Rows of orthogonal matrices are orthogonal?

How do I prove that rows of orthogonal matrices are also orthogonal?

By definition, orthogonal matrix means its inverse is equal to its transpose, but I don't see where the row orthogonality would come from. And also, if A has orthogonal rows, is it correct that the matrix A is also orthogonal?


Solution 1:

Let the rows of $\mathbf A$ be $\mathbf a_1, \ldots, \mathbf a_n$. Then the columns of $\mathbf A^T$ are $\mathbf a_1^T, \ldots, \mathbf a_n^T$. By definition the product $\mathbf P = \mathbf A \mathbf A^T = \mathbf A \mathbf A^{-1}$ is the unit matrix $\mathbf I = (\delta_{ij})$. But the entry $p_{ij}= \delta_{ij} $ of $\mathbf P$ is given as the matrix product $\mathbf a_i \mathbf a_j^T$, the latter being the same as the scalar product $\langle \mathbf a_i, \mathbf a_j \rangle$. This gives the desired orthogonality relations for the row vectors.
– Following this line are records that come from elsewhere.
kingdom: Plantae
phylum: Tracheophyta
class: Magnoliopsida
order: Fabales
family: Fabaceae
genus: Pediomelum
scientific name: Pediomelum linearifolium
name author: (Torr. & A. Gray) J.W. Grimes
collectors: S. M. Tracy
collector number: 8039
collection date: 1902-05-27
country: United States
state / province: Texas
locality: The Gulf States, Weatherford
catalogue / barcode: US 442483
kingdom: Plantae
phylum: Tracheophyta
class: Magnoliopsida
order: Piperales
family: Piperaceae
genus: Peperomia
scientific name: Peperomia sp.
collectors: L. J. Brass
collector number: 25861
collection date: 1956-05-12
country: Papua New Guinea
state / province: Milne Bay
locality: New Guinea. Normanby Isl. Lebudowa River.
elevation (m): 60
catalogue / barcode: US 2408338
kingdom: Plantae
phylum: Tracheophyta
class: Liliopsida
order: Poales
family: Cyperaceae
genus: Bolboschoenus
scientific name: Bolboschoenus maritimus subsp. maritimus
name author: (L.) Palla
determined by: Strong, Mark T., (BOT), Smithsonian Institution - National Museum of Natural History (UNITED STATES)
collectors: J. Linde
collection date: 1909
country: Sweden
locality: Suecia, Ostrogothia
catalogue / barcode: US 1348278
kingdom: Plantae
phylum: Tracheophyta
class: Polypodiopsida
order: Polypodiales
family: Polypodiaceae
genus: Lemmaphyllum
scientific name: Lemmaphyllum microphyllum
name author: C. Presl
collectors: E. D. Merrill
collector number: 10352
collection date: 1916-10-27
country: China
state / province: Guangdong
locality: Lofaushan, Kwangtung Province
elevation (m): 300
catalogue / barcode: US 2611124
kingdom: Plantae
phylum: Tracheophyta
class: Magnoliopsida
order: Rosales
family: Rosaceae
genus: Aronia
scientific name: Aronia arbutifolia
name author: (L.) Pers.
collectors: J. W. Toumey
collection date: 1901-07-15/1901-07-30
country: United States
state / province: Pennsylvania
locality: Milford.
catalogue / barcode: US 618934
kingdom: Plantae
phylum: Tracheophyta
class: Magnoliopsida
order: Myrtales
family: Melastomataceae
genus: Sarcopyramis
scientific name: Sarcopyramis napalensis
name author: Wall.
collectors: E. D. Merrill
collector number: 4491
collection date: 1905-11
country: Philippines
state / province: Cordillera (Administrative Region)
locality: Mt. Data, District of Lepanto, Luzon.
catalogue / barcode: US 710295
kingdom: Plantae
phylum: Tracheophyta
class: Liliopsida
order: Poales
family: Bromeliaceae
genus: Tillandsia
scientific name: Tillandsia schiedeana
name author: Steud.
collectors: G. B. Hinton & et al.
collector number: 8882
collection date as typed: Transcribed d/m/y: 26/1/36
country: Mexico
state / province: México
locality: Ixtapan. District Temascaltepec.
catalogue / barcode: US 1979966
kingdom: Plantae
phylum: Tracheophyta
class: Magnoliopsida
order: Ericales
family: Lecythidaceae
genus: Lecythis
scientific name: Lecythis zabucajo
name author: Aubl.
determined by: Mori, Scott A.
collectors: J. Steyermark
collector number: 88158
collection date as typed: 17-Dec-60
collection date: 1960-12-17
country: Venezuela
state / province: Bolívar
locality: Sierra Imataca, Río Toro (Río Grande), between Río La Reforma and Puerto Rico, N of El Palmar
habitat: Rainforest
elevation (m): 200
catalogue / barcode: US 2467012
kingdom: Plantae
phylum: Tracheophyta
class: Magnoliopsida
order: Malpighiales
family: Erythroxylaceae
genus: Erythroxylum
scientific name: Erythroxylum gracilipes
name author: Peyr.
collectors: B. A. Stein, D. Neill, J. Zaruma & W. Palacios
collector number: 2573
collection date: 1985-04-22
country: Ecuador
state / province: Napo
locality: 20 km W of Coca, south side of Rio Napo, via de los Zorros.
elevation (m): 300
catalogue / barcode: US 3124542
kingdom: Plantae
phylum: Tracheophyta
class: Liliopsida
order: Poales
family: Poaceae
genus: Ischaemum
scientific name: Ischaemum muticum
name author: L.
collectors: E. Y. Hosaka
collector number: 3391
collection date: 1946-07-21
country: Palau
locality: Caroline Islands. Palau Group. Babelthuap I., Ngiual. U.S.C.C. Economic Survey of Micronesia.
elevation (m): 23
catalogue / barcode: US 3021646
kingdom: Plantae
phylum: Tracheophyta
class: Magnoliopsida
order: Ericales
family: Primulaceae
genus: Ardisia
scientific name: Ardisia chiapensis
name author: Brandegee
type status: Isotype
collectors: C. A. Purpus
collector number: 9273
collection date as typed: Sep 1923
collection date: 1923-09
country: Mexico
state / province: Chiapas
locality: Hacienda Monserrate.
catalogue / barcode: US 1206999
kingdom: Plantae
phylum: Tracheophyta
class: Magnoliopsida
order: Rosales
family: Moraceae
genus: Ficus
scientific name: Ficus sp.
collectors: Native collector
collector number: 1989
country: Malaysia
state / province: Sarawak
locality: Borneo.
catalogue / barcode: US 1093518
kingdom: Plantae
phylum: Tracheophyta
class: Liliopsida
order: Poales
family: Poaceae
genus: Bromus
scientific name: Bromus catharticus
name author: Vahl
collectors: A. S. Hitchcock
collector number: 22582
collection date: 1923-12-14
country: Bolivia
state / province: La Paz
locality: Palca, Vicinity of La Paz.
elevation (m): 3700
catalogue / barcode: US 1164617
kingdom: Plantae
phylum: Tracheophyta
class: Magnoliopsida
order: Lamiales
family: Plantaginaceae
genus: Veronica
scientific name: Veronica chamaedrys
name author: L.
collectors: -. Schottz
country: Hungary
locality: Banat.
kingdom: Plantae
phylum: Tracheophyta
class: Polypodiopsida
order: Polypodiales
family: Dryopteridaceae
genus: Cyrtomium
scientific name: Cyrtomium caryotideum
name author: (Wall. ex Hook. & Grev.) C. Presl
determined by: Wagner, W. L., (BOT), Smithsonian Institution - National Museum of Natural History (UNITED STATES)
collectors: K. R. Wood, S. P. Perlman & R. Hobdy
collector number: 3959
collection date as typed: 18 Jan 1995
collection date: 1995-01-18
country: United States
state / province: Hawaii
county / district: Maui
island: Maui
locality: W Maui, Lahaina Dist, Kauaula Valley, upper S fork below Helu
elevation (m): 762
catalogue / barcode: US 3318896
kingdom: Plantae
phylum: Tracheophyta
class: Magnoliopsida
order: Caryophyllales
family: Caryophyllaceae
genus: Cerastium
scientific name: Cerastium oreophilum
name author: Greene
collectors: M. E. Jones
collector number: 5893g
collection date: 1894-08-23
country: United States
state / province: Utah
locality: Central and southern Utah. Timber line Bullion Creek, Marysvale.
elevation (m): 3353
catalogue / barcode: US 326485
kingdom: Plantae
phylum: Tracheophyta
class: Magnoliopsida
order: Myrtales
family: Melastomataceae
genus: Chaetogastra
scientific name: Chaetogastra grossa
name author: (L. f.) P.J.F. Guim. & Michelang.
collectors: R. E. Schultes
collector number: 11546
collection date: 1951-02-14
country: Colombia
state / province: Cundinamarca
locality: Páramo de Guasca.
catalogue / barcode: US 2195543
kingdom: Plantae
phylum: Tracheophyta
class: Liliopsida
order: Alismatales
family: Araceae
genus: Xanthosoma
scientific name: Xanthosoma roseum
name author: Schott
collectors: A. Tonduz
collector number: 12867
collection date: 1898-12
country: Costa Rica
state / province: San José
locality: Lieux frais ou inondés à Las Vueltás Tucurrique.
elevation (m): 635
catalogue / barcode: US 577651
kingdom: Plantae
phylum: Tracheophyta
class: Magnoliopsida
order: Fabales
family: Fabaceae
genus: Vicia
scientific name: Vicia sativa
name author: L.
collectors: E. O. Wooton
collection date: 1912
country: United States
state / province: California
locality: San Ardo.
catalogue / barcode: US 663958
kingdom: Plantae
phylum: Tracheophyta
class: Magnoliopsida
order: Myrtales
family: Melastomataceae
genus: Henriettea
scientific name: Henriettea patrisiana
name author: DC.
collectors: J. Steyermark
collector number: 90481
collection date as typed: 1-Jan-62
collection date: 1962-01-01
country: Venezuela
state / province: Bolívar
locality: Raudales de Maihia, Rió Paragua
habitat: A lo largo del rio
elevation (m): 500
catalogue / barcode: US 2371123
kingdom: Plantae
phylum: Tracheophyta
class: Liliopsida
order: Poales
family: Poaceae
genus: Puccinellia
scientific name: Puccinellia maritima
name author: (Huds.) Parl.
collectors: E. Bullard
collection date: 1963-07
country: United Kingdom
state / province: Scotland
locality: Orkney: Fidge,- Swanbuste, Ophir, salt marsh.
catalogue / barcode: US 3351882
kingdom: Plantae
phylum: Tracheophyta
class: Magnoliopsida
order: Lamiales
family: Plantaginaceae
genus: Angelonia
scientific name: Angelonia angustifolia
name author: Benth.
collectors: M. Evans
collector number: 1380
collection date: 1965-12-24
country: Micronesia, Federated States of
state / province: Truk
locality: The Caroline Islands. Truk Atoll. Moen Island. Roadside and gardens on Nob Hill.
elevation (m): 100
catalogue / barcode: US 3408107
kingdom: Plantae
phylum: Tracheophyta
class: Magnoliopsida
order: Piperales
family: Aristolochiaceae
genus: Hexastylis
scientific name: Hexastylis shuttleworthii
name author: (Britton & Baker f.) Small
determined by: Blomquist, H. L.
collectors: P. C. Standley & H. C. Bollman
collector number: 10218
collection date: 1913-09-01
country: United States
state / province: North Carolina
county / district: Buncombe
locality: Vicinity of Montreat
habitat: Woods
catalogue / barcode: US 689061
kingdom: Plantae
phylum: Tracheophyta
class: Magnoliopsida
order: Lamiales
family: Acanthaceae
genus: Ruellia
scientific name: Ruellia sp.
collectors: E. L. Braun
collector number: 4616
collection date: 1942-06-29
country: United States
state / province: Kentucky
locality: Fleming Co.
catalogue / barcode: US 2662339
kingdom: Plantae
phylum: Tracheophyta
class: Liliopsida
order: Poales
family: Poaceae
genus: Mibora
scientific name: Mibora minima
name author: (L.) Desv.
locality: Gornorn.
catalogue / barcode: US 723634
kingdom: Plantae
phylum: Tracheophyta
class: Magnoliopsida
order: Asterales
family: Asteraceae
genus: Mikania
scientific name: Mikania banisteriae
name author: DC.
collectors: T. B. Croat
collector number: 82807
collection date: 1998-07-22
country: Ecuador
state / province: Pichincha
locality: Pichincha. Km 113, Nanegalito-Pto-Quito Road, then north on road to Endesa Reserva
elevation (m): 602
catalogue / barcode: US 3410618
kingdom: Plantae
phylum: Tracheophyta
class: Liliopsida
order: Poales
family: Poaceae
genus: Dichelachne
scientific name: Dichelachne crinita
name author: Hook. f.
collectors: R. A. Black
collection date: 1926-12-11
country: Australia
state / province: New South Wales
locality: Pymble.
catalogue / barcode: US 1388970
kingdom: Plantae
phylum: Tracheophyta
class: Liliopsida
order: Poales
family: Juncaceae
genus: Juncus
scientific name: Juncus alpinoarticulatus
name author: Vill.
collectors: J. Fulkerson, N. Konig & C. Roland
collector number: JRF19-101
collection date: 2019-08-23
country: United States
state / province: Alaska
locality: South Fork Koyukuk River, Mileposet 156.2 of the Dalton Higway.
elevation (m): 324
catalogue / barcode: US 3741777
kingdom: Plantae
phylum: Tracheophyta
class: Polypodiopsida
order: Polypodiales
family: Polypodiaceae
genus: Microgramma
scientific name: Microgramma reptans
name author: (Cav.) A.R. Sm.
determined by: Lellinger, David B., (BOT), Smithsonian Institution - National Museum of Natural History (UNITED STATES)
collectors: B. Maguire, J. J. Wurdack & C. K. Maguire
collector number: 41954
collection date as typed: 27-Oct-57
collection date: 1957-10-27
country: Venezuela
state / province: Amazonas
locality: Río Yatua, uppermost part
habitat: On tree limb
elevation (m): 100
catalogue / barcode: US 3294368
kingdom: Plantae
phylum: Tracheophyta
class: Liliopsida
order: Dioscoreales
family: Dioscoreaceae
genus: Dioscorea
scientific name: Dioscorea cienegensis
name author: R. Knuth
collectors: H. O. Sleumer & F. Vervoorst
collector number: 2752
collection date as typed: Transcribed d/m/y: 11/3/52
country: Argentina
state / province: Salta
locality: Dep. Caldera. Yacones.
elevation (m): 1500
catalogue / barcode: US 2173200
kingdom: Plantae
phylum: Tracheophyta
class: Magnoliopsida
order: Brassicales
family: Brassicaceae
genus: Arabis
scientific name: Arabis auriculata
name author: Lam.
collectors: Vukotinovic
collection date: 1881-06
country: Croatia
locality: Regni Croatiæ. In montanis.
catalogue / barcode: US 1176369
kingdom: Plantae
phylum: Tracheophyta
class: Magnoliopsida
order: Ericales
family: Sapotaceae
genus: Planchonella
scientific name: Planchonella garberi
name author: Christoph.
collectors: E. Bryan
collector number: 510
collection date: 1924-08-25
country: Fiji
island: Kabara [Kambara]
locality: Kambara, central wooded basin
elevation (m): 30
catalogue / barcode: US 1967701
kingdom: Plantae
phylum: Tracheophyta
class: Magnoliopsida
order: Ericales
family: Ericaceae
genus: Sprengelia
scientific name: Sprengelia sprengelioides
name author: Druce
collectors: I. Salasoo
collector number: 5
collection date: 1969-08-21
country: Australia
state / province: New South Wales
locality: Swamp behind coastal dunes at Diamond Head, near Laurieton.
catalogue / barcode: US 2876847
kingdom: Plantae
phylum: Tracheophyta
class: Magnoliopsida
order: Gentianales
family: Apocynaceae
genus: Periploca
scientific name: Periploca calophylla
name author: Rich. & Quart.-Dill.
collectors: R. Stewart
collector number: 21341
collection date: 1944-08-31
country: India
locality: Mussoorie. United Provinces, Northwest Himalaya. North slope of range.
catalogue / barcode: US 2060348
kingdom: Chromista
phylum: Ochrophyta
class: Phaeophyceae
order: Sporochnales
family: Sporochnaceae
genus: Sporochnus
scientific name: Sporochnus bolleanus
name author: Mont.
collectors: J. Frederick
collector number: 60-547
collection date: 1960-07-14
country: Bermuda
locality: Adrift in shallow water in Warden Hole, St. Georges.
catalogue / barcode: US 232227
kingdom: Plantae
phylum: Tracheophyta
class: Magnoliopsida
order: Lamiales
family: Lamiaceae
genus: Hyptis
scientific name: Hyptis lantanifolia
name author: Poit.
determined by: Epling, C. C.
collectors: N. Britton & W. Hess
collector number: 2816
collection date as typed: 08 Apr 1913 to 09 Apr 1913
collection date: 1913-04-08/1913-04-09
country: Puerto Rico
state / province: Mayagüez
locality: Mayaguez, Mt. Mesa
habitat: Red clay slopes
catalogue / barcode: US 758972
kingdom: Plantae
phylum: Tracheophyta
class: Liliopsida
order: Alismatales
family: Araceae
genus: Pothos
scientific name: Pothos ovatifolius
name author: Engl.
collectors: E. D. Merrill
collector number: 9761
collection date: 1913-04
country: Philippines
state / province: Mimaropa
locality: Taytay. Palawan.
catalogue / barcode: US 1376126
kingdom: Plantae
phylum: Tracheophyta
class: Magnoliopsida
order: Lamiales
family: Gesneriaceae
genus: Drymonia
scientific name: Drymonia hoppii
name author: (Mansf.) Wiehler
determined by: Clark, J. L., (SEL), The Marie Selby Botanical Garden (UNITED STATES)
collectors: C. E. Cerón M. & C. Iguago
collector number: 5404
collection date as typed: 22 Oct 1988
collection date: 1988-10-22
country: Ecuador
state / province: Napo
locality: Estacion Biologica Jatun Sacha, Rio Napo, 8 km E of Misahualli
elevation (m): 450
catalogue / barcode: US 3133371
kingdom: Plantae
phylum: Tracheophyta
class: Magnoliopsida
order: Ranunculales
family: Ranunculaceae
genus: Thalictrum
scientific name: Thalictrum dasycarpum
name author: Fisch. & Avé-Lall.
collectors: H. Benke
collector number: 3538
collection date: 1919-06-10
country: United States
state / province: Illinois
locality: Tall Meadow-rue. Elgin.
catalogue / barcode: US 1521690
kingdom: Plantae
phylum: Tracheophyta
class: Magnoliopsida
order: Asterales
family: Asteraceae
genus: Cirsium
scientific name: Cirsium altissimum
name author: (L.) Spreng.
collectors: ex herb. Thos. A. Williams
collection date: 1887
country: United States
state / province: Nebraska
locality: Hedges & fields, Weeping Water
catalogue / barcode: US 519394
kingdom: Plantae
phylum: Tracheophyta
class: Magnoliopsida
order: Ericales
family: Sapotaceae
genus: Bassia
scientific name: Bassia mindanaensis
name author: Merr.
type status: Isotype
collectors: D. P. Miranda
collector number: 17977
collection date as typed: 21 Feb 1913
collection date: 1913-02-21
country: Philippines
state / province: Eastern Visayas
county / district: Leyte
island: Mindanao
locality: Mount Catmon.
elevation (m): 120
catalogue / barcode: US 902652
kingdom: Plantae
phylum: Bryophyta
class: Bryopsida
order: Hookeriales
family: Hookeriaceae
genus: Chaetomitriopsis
The converse is also true. If the rows of $\mathbf A$ are orthogonal, then the above considerations show that $\mathbf A \mathbf A^T = \mathbf I$. Hence $$\mathbf A^{-1} = \mathbf A^{-1} \mathbf I = \mathbf A^{-1} \mathbf A \mathbf A^T = \mathbf A^T .$$

Solution 2:

I guess you are asking to prove the following: Suppose $A$ is an $n \times n$ matrix with columns that are orthogonal and have unit norm. Then the rows of $A$ are also orthogonal and have unit norm.

To prove this, suppose the columns of $A$ are $a_1, \dots, a_n$. First note that $a_1, \dots, a_n$ are linearly independent because if $$\alpha_1 a_1 + \dots + \alpha_n a_n = 0$$ for some constants $\alpha_1, \dots, \alpha_n$, then taking the dot product on both sides above with respect to $a_i$, we would get $\alpha_i = 0$. By linear independence, we can write any vector $x \in \mathbb{R}^n$ as a linear combination of $a_1, \dots, a_n$: $$x = \beta_1 a_1 + \dots + \beta_n a_n.$$ Taking dot product on both sides with respect to $a_i$, we would get $\beta_i = \left<x, a_i\right>$. This gives the representation: $$x = \sum_{i=1}^n \left<x, a_i \right> a_i = \sum_{i=1}^n (a_i^T x) a_i = \left(\sum_{i=1}^n a_i a_i^T \right) x.$$ Because this is true for every $x$, we can conclude that $$\sum_{I=1}^n a_i a_i^T = I$$ where $I$ is the identity matrix. This is the same as $AA^T = I$. It is now easy to see that the $(i, j)^{th}$ entry of $AA^T$ is precisely the dot product between the $i^{th}$ and $j^{th}$ rows of $A$. Thus $AA^T = I$ implies that the rows of $A$ are orthogonal and have unit norm.